The Evart Downtown Historic District is a commercial historic district in Evart, Michigan located primarily along North and South Main Street, between East Fifth and the former railroad tracks. The district was listed on the National Register of Historic Places in 2025.

==History==
Evart was founded in 1871, coincident with the arrival of the Flint and Pere Marquette Railroad in the area, and a lumber mill and store were constructed along the river in that year. The town quickly grew, with multiple lumber dealers and manufacturers moving in, and by 1873 the town had 800 residents and a small commercial area had developed. Over the next few decades, the town grew in size and the commercial district, primarily located along Main Street, followed suit. By 1878, Evart had four dry good stores, eight grocery stores, two hardware stores, two feed and provision stores, two boot and shoe stores, two drug stores, two jewelry stores, and five hotels, in addition to multiple industrial enterprises (mainly in the logging sector), churches, and community buildings.

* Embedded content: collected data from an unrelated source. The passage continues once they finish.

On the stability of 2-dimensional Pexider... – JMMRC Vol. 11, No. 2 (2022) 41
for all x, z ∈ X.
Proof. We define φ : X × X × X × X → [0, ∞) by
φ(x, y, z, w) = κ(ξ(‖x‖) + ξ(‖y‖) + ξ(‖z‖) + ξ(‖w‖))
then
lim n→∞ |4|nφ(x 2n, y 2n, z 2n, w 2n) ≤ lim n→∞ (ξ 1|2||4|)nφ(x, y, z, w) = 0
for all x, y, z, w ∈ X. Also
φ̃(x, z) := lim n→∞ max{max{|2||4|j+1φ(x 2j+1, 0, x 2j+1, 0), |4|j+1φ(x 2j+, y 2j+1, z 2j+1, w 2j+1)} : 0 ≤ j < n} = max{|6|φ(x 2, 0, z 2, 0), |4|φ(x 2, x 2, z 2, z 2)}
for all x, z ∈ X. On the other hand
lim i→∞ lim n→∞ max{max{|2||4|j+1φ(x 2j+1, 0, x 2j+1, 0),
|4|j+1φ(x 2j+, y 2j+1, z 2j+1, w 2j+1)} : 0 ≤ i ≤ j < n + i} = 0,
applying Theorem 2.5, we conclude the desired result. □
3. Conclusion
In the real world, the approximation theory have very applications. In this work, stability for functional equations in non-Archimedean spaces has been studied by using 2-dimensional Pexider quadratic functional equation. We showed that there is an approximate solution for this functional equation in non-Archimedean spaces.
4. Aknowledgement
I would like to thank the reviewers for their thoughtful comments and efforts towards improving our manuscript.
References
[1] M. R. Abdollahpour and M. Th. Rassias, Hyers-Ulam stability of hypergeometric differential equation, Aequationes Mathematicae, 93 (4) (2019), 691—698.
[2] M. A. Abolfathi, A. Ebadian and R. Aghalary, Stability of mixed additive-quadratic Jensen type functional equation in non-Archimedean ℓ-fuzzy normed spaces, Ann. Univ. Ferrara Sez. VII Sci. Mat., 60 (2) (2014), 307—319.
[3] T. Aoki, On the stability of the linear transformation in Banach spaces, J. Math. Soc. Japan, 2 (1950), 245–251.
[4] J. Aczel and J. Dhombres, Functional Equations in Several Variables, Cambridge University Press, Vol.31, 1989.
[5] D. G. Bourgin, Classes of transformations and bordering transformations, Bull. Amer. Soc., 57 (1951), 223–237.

As Evart matured and moved into the 20th century, other businesses like banks, candy stores, and coffee shops appeared in the commercial district. The surrounding forests were logged, and the area moved away from timber as the prime industry. After World War II, the rise of supermarkets and malls pulled patrons away from downtown businesses, and Evart's commercial district suffered. However, the area still remains a center of commerce for the area.

==Description==
The Evart Downtown Historic District is located along three blocks of Main Street, and contains 61 buildings, of which 39 contribute to the historical significance of the district. Most of the structures are brick commercial blocks of Italianate or Commercial Brick style. Italianate buildings in the district have prominent decorative cornices and decorative brickwork around the windows such as hoods, brick arcades, and awnings. The Commercial Brick buildings have larger front windows and false fronts. A few other architectural styles are also represented, including Modern, Richardsonian Romanesque, Colonial Revival, and Folk National Most buildings are two stories, with a few single story structures, and none higher.